Между тем гарнизон Акры (то есть мусульманский) пришел в плачевное состояние; враг не давал ему покоя и особенно старался о том, чтобы засыпать рвы; с этою целью он бросал туда все, что ему попадало под руку, даже трупы и всякую падаль; уверяют, что они кидали туда своих больных, прежде нежели те успевали умирать. Гарнизон, чтобы отражать неприятеля в столь различных случаях нападения, должен был разделиться на несколько отрядов; одни спускались во рвы, где они рубили трупы на куски, другие тащили крючьями обезображенные части и передавали их на руки третьим, которые уже бросали их в море; один отряд стоял при машинах, другой охранял укрепления. Как бы то ни было, гарнизону приходилось выносить всякого рода тяжести. Городские начальники беспрестанно писали нам жалобы на свои бедствия, которым, может быть, не было подобных и которые, казалось, превышали человеческую силу; но они подчинялись своей судьбе, в убеждении, что Аллах благосклонен к тем, которые терпят. Война не прекращалась ни днем, ни ночью. Христиане нападали на город, а султан на христиан; насколько христиане старались беспокоить осажденных, настолько и он тревожил их самих. При этом случае Саладин обнаружил необыкновенную твердость. Однажды к нему явился посланный от имени франков для переговоров, но он отвечал, что франки могут говорить сколько им угодно, он же не имеет им ничего сообщить. В таком положении было дело, когда прибыл король Англии[15].
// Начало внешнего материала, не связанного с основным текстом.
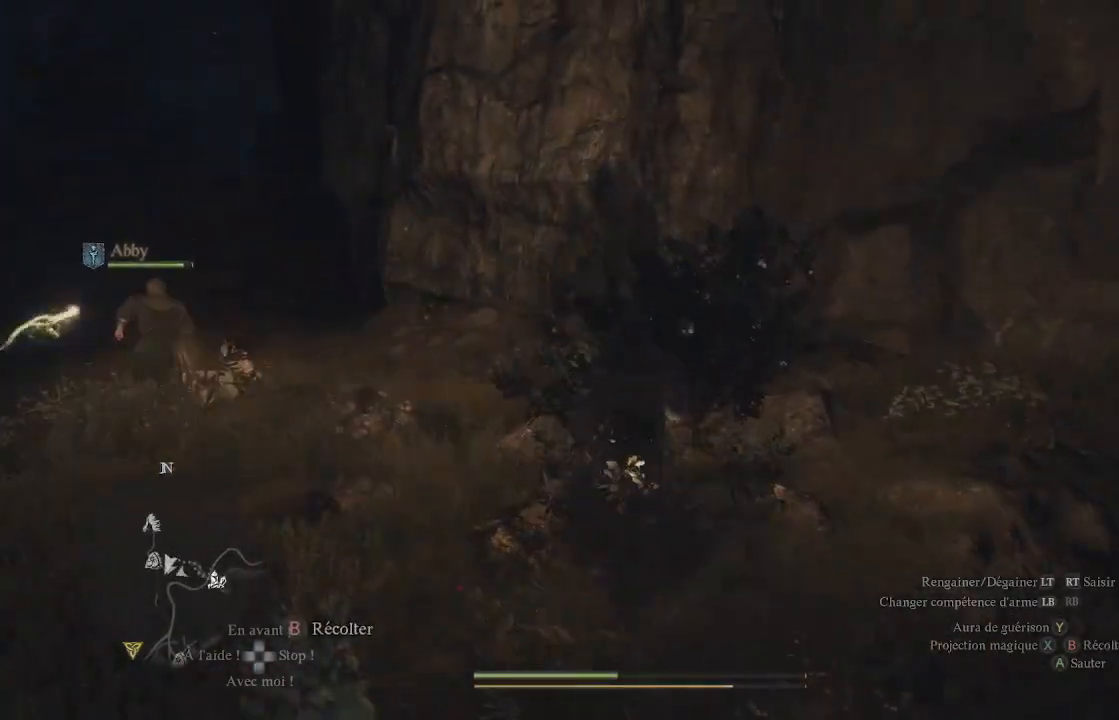
{"buttons": [], "left_stick": "up", "right_stick": "down-right", "events": [[17, "B", "down"], [83, "B", "up"], [150, "B", "down"], [217, "B", "up"], [367, "left_stick", "up"], [433, "right_stick", "down-right"]]}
Этот король был страшной силы, испытанного мужества и неукротимого характера; он составил себе большую славу своими прежними войнами, хотя и был ниже короля Франции и достоинством, и могуществом, но зато он был гораздо богаче и более опытен в воинском деле. Его флот состоял из 25 кораблей, наполненных воинами и съестными припасами. На своем пути он овладел островом Кипром. Он прибыл к Акре в субботу, 8 июня 1191 года.
Такое новое подкрепление вдохновило врагов великою радостью. Франки предались по этому поводу громким ликованиям и ночью зажгли огни. Последнее было сделано с целью устрашить нас: они хотели большим числом огней дать нам понятие о своей многочисленности. Христиане давно уже ожидали короля Англии; мы знали через перебежчиков, что они отложили окончательный приступ до его прибытия, – так высоко ценилось ими его искусство и отвага. Действительно, появление короля Англии произвело большое впечатление на мусульман; ими начали овладевать страх и боязнь. Но султан принял и этот удар с самоотвержением; он благоговейно подчинился воле Аллаха; и чего может бояться тот, кто возлагает на него свои надежды? Не следует ли человеку довольствоваться Аллахом, не обращая внимания на прочее?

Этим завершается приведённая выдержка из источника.